Naw Safrin Sattar, Ph.D., joined Meharry Medical College as assistant professor of high-performance computing in the Computer Science and Data Science Department in the School of Applied Computational Sciences in July 2025. Dr. Sattar’s research covers high-performance computing, parallel algorithms, scalable large graph mining, big data analytics, and machine learning/deep learning at scale. She seeks to support computational scientists and researchers by developing parallel algorithms to solve computationally expensive problems and achieve optimal performance on exascale HPC systems.

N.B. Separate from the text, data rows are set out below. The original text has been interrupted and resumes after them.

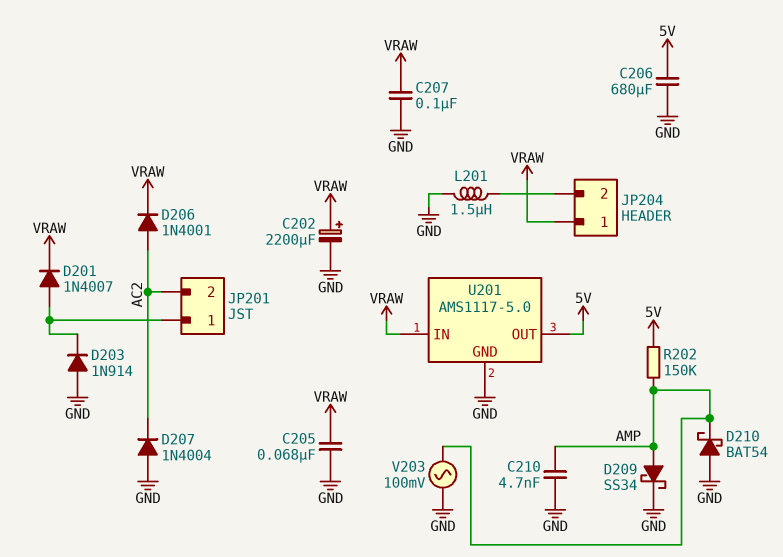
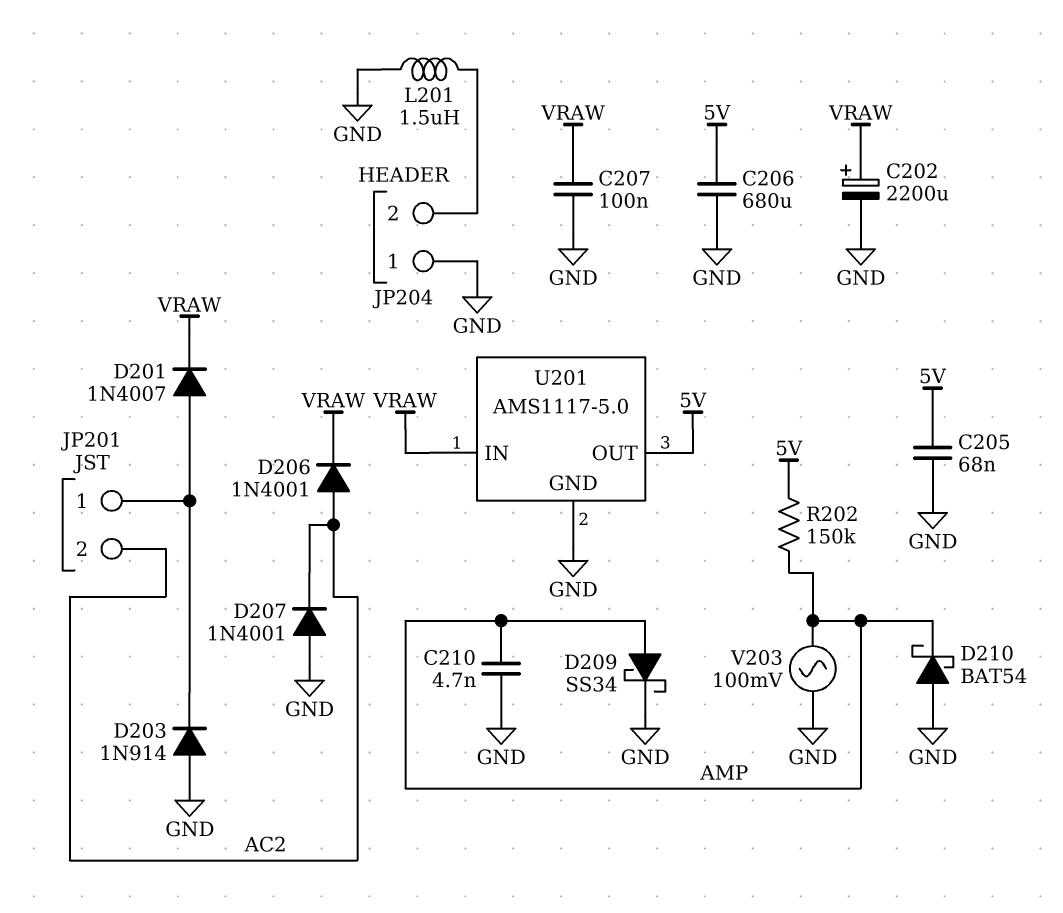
C205: 68nF (GND, VRAW) -> 68nF (5V, GND)
D207: diode 1N4004 (A GND, K AC2) -> diode 1N4001 (A GND, K AC2)
JP204 pin 1: VRAW -> GND

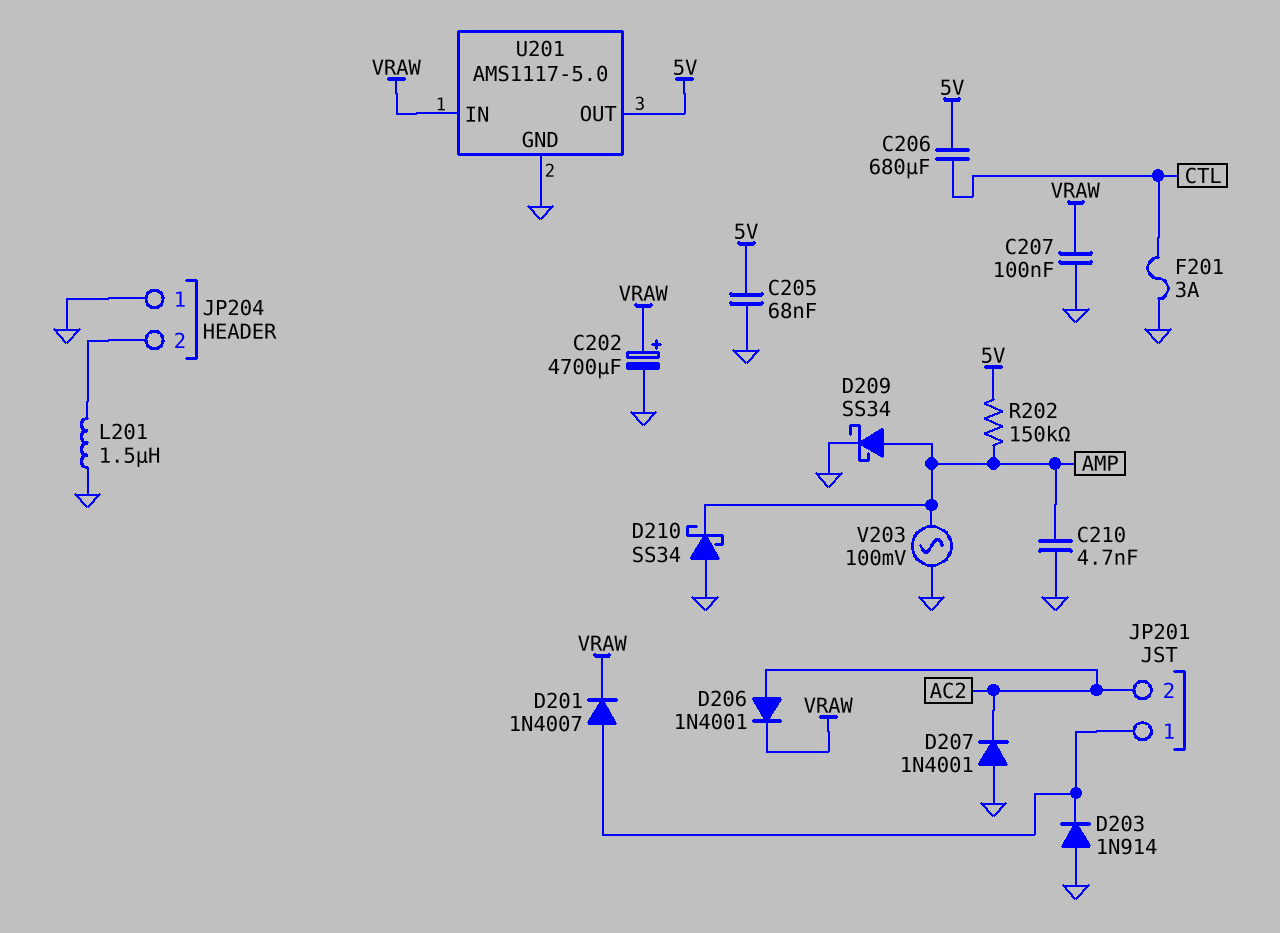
C202: 2200uF (plus VRAW, minus GND) -> 4700uF (plus VRAW, minus GND)
C206: 680uF (5V, GND) -> 680uF (5V, CTL)
D210: schottky BAT54 (A GND, K AMP) -> schottky SS34 (A GND, K AMP)
F201: none -> 3A (CTL, GND)

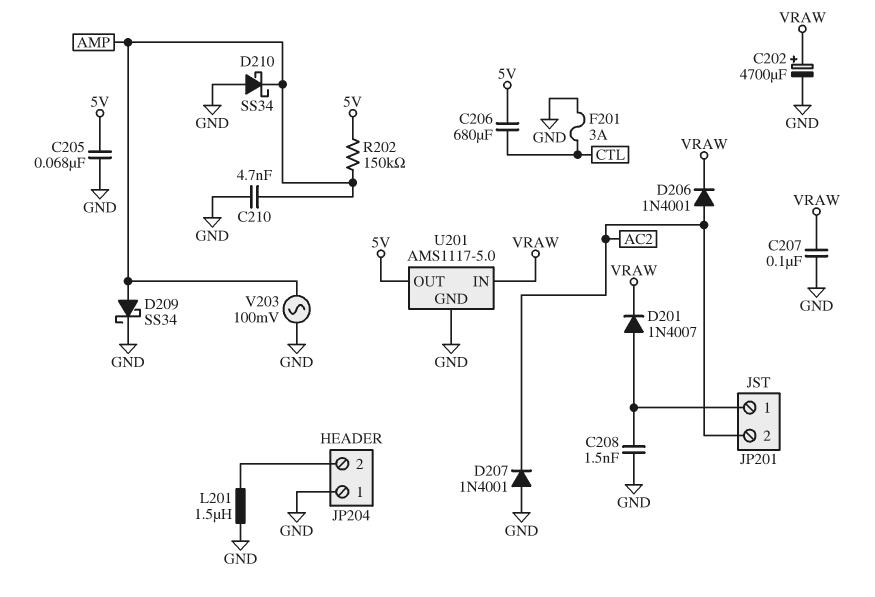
C208: none -> 1.5nF (GND, JP201/1)
D203: diode 1N914 (A GND, K JP201/1) -> none

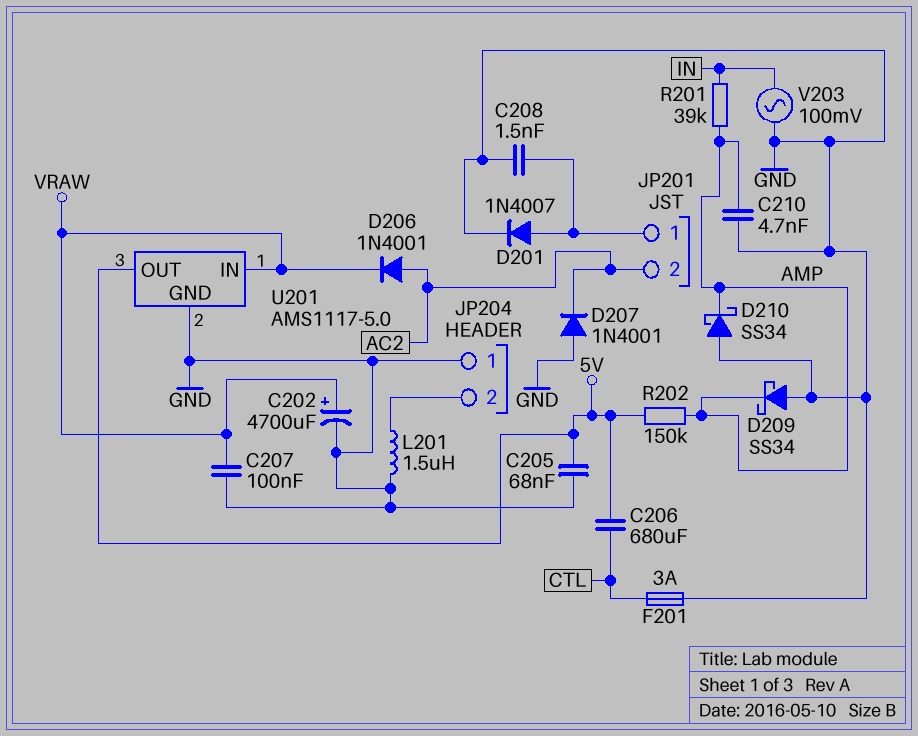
D201: diode 1N4007 (A JP201/1, K VRAW) -> diode 1N4007 (A JP201/1, K GND)
D209: schottky SS34 (A AMP, K GND) -> schottky SS34 (A GND, K AMP)
R201: none -> 39k (AMP, IN)
V203: AC 100mV (AMP, GND) -> AC 100mV (GND, IN)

With more than 10 years of experience with HPC, Dr. Sattar’s research focuses on developing scalable parallel algorithms in various application domains. She works on the scalability of neural networks on GPUs, develops prediction machine learning models for scientific domains such as material science, and uses large language models for HPC operational data analytics. She also works on mining and analysis of both static and dynamic large-scale social and information networks by designing parallel algorithms.
Dr. Sattar has worked and collaborated at four Department of Energy national labs: Oak Ridge National Laboratory, Pacific Northwest National Laboratory, Lawrence Berkeley National Laboratory and Los Alamos National Laboratory. These experiences provided her with the opportunity to work on different HPC systems. Collaborating at Berkeley Lab, she developed an optimized distributed parallel algorithm for dynamic graphs, the first MPI-based distributed community detection algorithm for dynamic graphs.

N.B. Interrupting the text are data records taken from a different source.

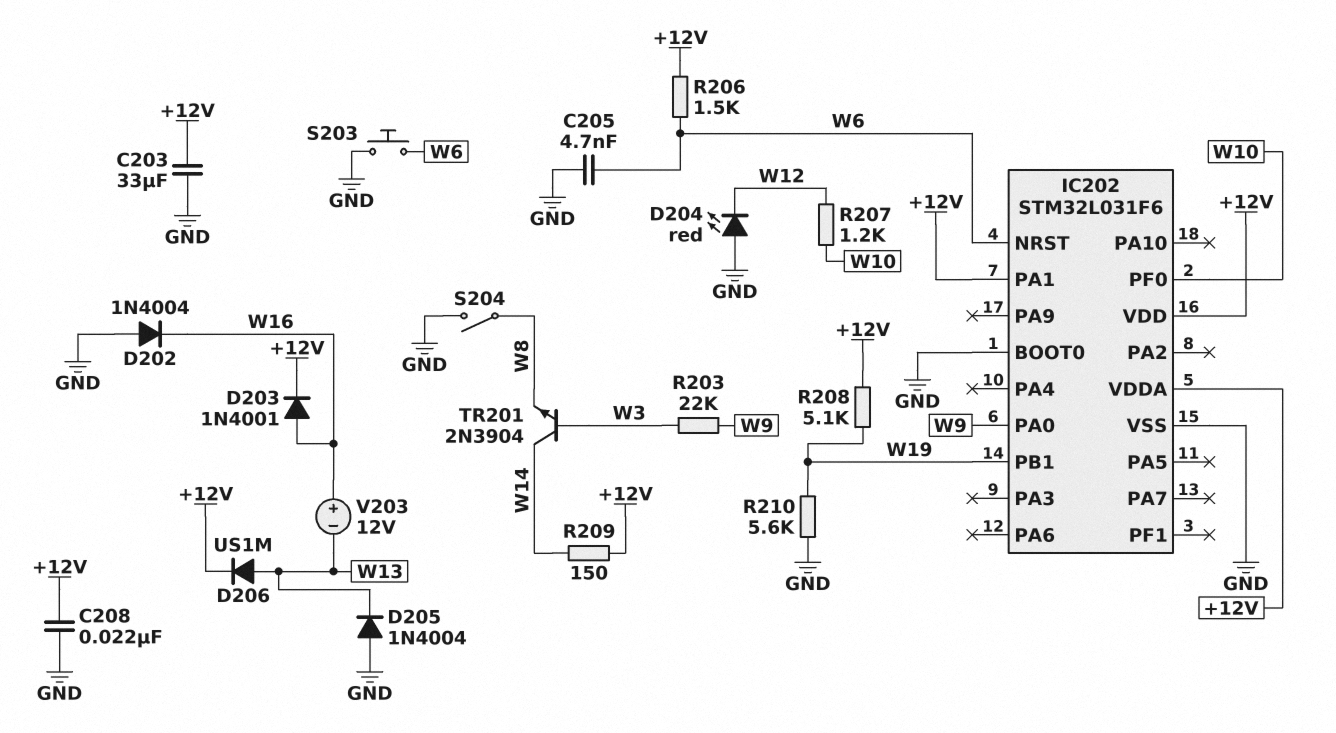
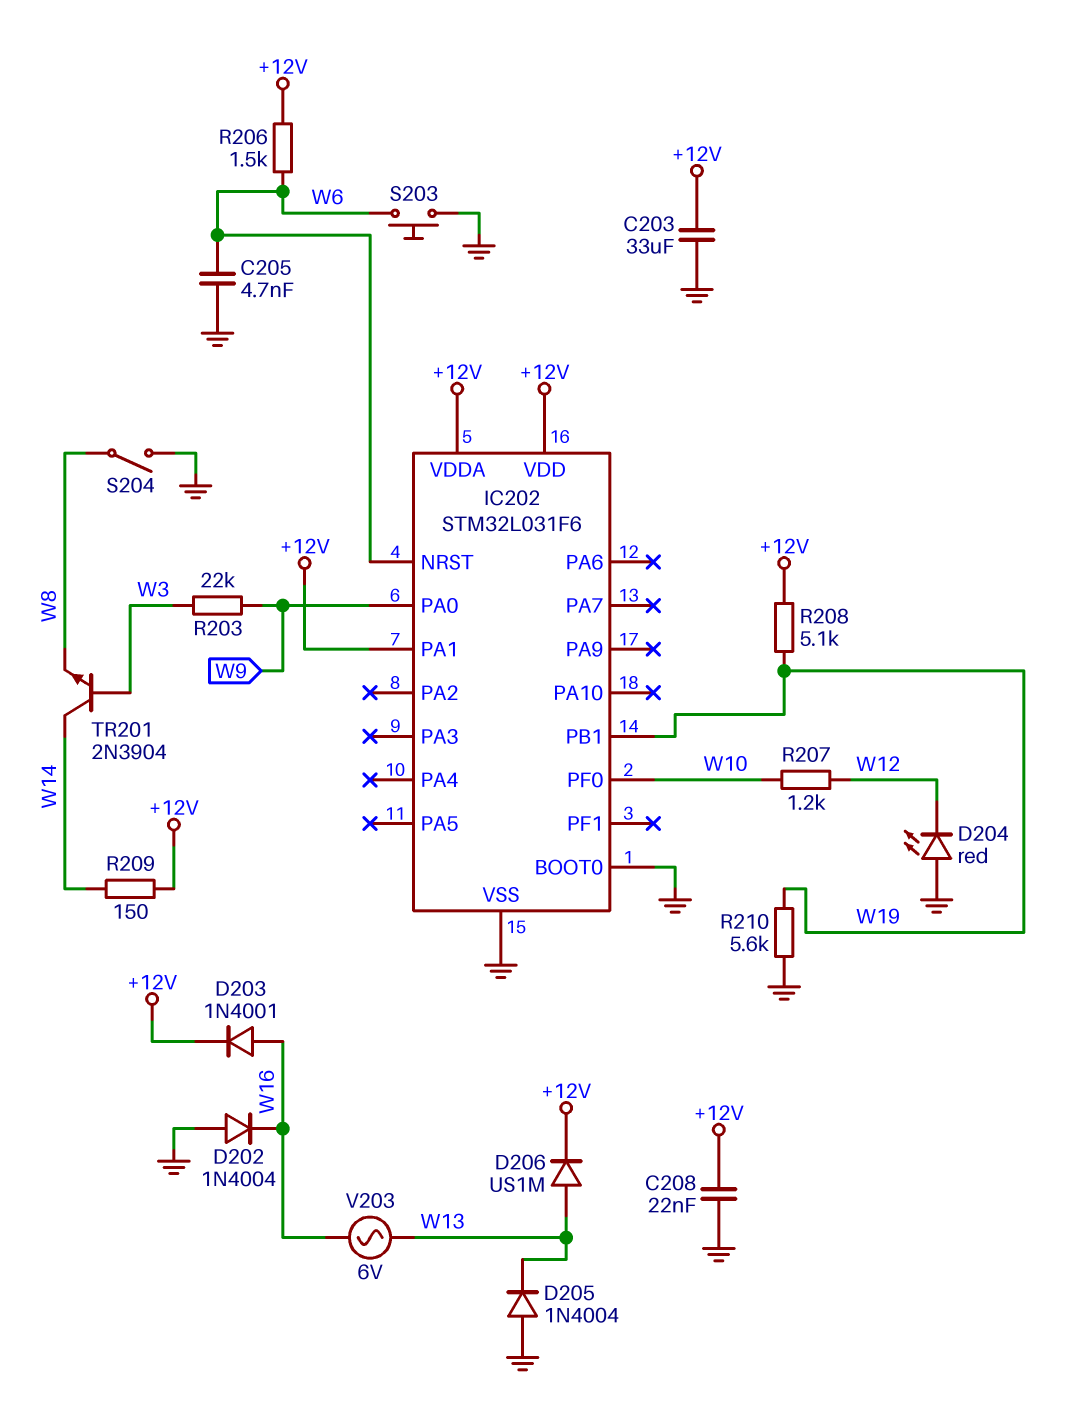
V203: 12V (plus W16, minus W13) -> AC 6V (W13, W16)

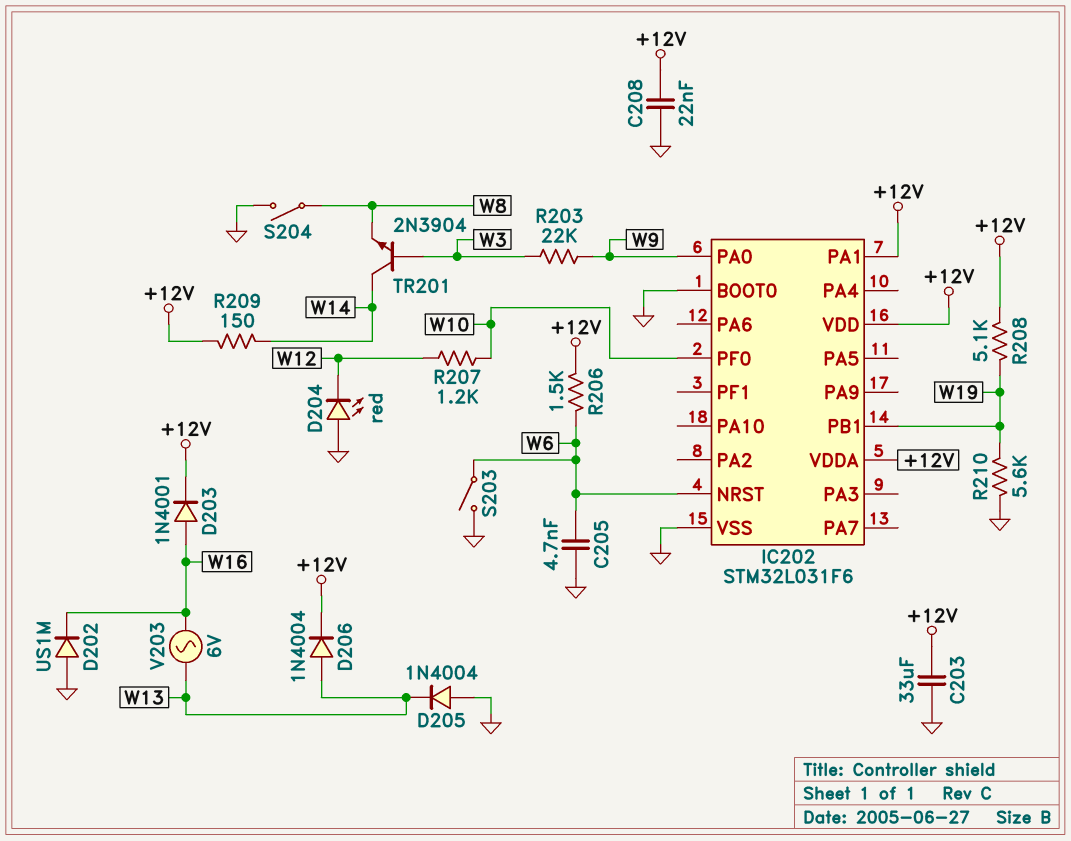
D202: diode 1N4004 (A GND, K W16) -> diode US1M (A GND, K W16)
D206: diode US1M (A W13, K +12V) -> diode 1N4004 (A W13, K +12V)
S203: button (GND, W6) -> switch (GND, W6)

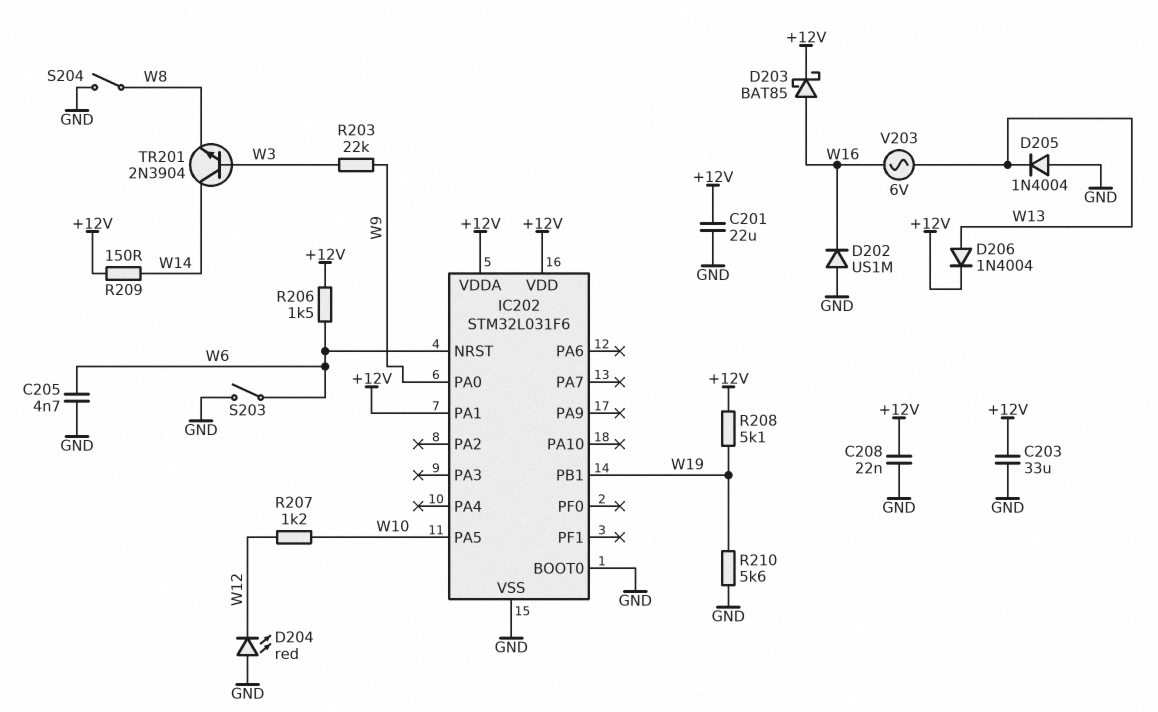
C201: none -> 22uF (+12V, GND)
D203: diode 1N4001 (A W16, K +12V) -> schottky BAT85 (A W16, K +12V)
IC202 pin PA5: none -> W10
IC202 pin PF0: W10 -> none

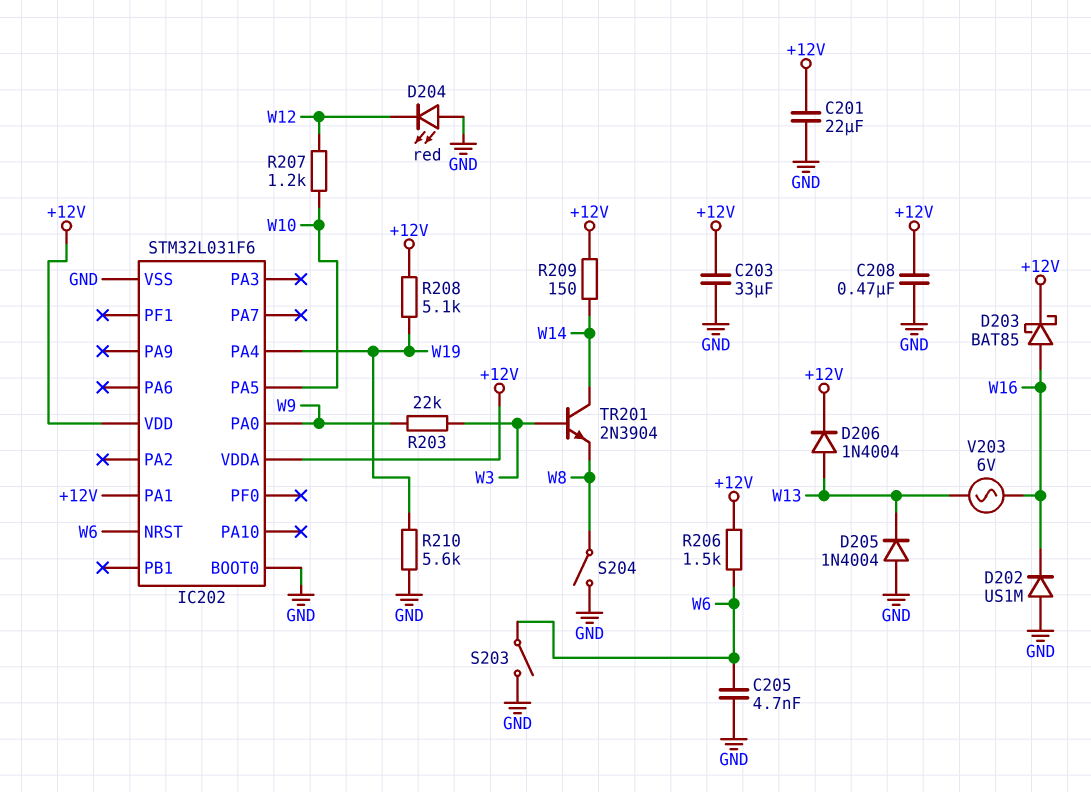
C208: 22nF (+12V, GND) -> 470nF (+12V, GND)
IC202 pin PA4: none -> W19
IC202 pin PB1: W19 -> none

Dr. Sattar was a postdoctoral research associate in the Analytics & AI Methods at Scale group at Oak Ridge National Laboratory. She worked on multiple projects, including Graph500 Benchmark on Frontier Supercomputer, Large Scale Graph Analytics for Heterogeneous Computing Platforms, and Machine Learning assisted HPC Operational Data Analytics. She worked in the National Center for Computational Sciences division at ORNL, which maintains the world’s first exascale supercomputer Frontier and facilitates HPC users and domain scientists enabling HPC in their research.
She established collaboration with Pacific Northwest National Laboratory on the Multi-GPU-based Large-Scale Graph Analytics project and is currently working on applying her developed distributed Multi-GPU algorithm on large protein data. Her collaborative work with PNNL, North Carolina State University, University of Virginia and Washington State University received the ICS’25 Best Paper Award at the ACM International Conference on Supercomputing 2025.
She mentored a post-bachelor’s and a bachelor’s student through DOE-funded internship programs for summer 2023, summer 2024, fall 2024 and spring 2025 semesters, and published several posters and a conference paper based on those internship projects. Throughout her research career, she has published 22 full-length peer-reviewed conference papers and journals, six short papers, and 17 peer-reviewed posters. Her expertise prepared her to integrate research into medical science and higher education with HPC and AI.
Her dissertation focused on distributed graph algorithms and applied machine learning in scientific domains. She has been one of the 15 recipients of the Parallel Computing Summer Research Internship at Los Alamos National Laboratory in Summer 2021. She received the Computing Sciences Research Pathways Fellowship in the student-faculty program from Lawrence Berkeley National Laboratory in Summer 2019. She also received several awards and grants to attend several research conferences and workshops funded by the National Science Foundation and other generous sponsors.
Dr. Sattar serves as a reviewer for journals published by Elsevier, Springer and MDPI. She serves as a technical committee member for ACM and IEEE conferences: Supercomputing, IPDPS, Big Data, ISC and others. She also participates in organizing tutorials and workshops at conferences.